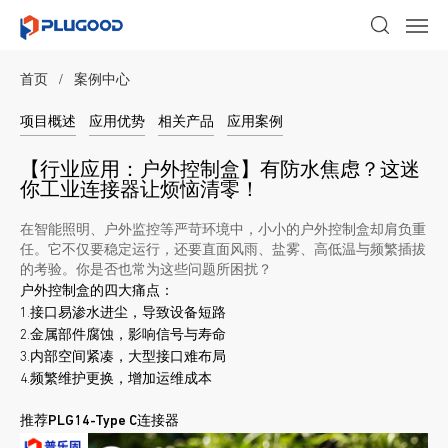
首页
/
案例中心
项目概述
应用优势
相关产品
应用案例
【行业应用：户外控制盒】有防水焦虑？这迷
你工业连接器让烦恼清零！
在智能照明、户外监控等严苛环境中，小小的户外控制盒却肩负重
任。它不仅要稳定运行，还要直面风雨、盐雾、高低温与频繁插拔
的考验。你是否也常为这些问题所困扰？
户外控制盒的四大痛点：
1.接口易渗水进尘，导致设备短路
2.金属部件腐蚀，影响信号与寿命
3.内部空间紧凑，大型接口难布局
4.频繁维护更换，增加运维成本
推荐PLG14-Type C连接器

Your objective: Turn the text lines in the entries into a numbered list, skipping any blank lines and leaving out the pictures.

Task response:
1. 首页
2. /
3. 案例中心
4. 项目概述
5. 应用优势
6. 相关产品
7. 应用案例
8. 【行业应用：户外控制盒】有防水焦虑？这迷
9. 你工业连接器让烦恼清零！
10. 在智能照明、户外监控等严苛环境中，小小的户外控制盒却肩负重
11. 任。它不仅要稳定运行，还要直面风雨、盐雾、高低温与频繁插拔
12. 的考验。你是否也常为这些问题所困扰？
13. 户外控制盒的四大痛点：
14. 1.接口易渗水进尘，导致设备短路
15. 2.金属部件腐蚀，影响信号与寿命
16. 3.内部空间紧凑，大型接口难布局
17. 4.频繁维护更换，增加运维成本
18. 推荐PLG14-Type C连接器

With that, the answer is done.